Ahora: hablar de preparativos significa que estoy poniéndome en marcha en pos de esa idea. Comienzo por plantear un set,1 lo deshago, lo hago, lo vuelvo a deshacer, lo trabajo, lo resuelvo. ¿Cómo será el vestuario? ¿Qué colores usaré? Todo ello constituye el lenguaje que busca hacer de aquella intuición algo más concreto. Hasta que, gradualmente, de todo ello surge la forma, una forma que habrá de ser modificada y puesta a prueba, pero que, de todos modos, ya ha emergido. Y no una forma cerrada, porque es apenas el set, y digo «apenas el set» porque es solamente la base, la plataforma. A partir de ese momento, comienza el trabajo con los actores.
El trabajo en los ensayos debe consistir en crear un clima en el que los actores se sientan libres para generar todo aquello que puedan aportar a la obra. Por esta razón, en la primera etapa de los ensayos todo es abierto y yo no impongo absolutamente nada. En cierto sentido, esto es diametralmente opuesto a esa técnica en la cual, el primer día, el director explica de qué se trata la obra, y cómo va a encararla. Yo solía hacer lo mismo años atrás, hasta que me di cuenta de que es una pésima manera de empezar...

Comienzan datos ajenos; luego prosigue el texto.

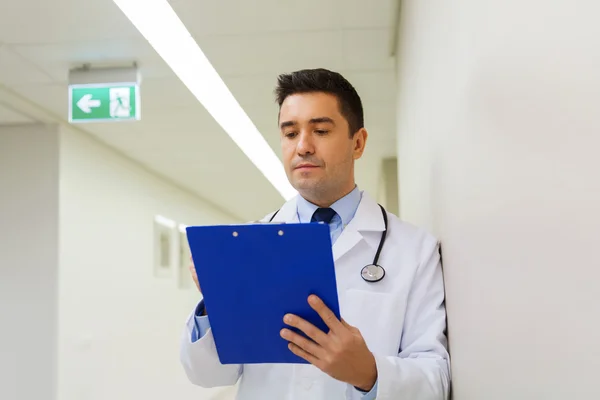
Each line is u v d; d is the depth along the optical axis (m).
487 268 0.89
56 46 3.02
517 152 0.69
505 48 0.72
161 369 6.04
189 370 1.33
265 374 1.33
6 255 4.03
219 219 9.16
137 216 5.59
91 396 4.36
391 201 5.61
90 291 4.45
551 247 0.58
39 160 4.09
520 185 0.68
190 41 2.99
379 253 1.36
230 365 1.35
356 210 1.44
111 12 2.65
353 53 3.19
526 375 0.69
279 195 7.95
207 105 3.97
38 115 3.95
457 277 1.18
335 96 1.32
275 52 3.15
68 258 4.12
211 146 5.09
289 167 1.35
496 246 0.82
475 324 1.00
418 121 1.92
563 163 0.53
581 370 0.51
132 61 3.23
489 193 0.85
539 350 0.63
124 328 5.10
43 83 3.50
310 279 0.96
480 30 0.86
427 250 1.38
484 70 0.84
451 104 1.17
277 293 0.99
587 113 0.47
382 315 1.30
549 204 0.58
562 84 0.53
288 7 2.64
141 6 2.60
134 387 5.24
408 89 2.35
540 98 0.59
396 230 1.43
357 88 3.76
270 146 5.18
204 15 2.70
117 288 4.99
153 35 2.91
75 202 4.29
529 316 0.67
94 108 3.31
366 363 1.05
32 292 3.97
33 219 4.04
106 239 4.82
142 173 5.79
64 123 4.18
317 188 1.35
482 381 0.95
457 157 1.12
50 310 3.94
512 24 0.68
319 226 0.90
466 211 1.04
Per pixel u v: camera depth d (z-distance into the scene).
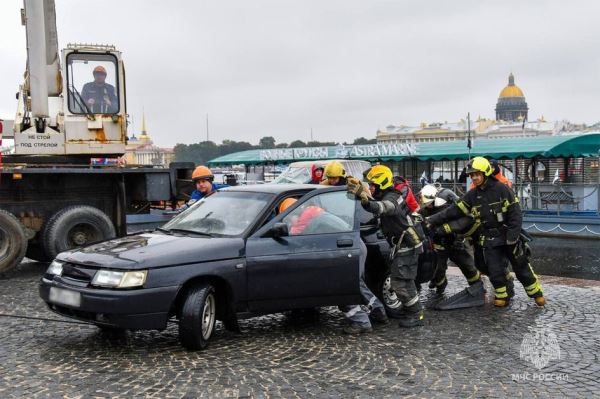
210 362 5.83
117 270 5.80
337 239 6.82
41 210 11.47
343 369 5.69
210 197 7.47
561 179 25.09
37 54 11.48
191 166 12.69
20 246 10.72
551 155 23.50
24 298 8.84
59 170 11.16
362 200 6.71
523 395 5.08
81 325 7.21
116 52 12.33
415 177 29.94
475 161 8.27
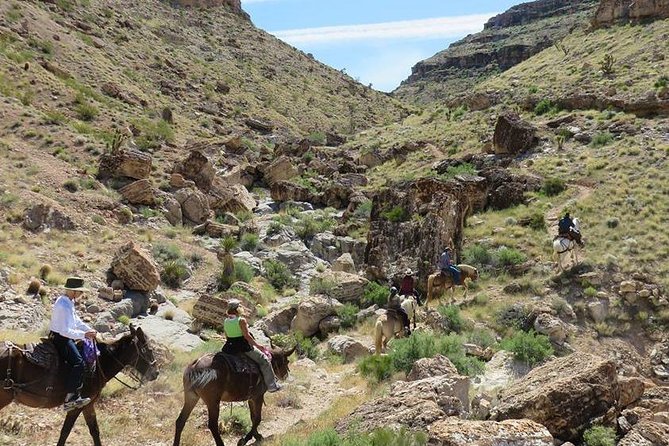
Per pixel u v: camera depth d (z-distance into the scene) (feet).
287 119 301.63
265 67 384.68
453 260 94.94
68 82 190.60
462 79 609.42
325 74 437.58
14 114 144.97
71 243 90.43
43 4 262.06
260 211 147.54
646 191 109.60
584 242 95.81
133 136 174.70
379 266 97.50
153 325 69.82
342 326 78.64
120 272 78.43
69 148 137.59
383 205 108.27
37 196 98.84
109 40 276.41
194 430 41.27
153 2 428.97
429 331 68.13
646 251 90.89
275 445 37.19
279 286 98.12
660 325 78.07
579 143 144.36
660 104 148.66
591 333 76.28
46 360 31.65
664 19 225.15
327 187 157.17
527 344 61.57
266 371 38.09
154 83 260.42
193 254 99.81
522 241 99.09
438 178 111.55
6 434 36.52
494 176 122.93
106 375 34.88
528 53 498.69
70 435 38.34
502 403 37.58
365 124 340.18
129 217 110.73
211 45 385.91
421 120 239.50
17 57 180.75
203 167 142.20
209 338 69.21
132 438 39.01
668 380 71.26
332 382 58.18
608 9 253.24
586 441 34.19
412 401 35.24
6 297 64.95
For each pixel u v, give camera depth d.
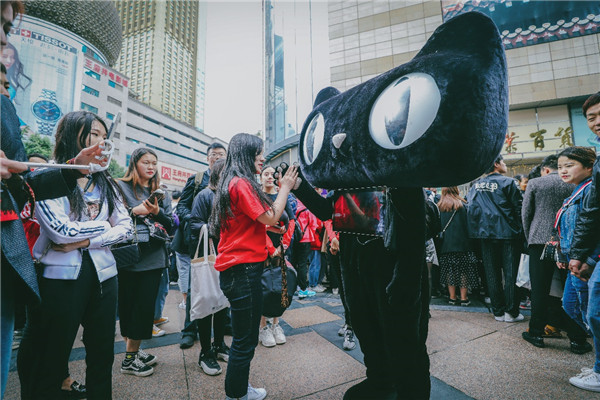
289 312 3.54
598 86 13.81
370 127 1.02
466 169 0.81
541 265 2.48
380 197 1.19
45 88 37.75
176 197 4.71
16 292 0.95
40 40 38.16
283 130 21.42
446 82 0.81
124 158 46.19
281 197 1.48
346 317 2.51
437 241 3.23
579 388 1.81
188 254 3.21
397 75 0.99
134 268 2.04
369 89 1.08
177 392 1.84
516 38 14.96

De modo que empezamos con ejercicios, con una fiesta, con cualquier cosa, menos ideas. En algunas obras, Marat/Sade por ejemplo, durante las tres cuartas partes del período de ensayos alenté a los actores, y a mí mismo –siempre el proceso es de ida y vuelta–, a generar excesos, por la sencilla razón de que el tema era sumamente dinámico. Y hubo un exceso de ideas tan arrolladoramente barroco que si alguien nos hubiera visto en pleno período avanzado de ensayos habría tenido la certeza de que la puesta en escena ya estaba sumergida hasta la desintegración en un desbordamiento de eso que se llama «invención del director». Yo alentaba a todos a que pusieran de todo, bueno o malo. No censuraba nada, a nadie, ni a mí mismo. Decía: «¿Por qué no hacéis esto?», y surgían «gags», estupideces. No importaba. Lo hacíamos con la intención de obtener, de todo ello, una cantidad de material tan profusa que luego nos permitiera afinar gradualmente lo aprovechable. ¿Con qué criterio? Bueno: con el de ajustarlo en su relación con aquella intuición sin forma.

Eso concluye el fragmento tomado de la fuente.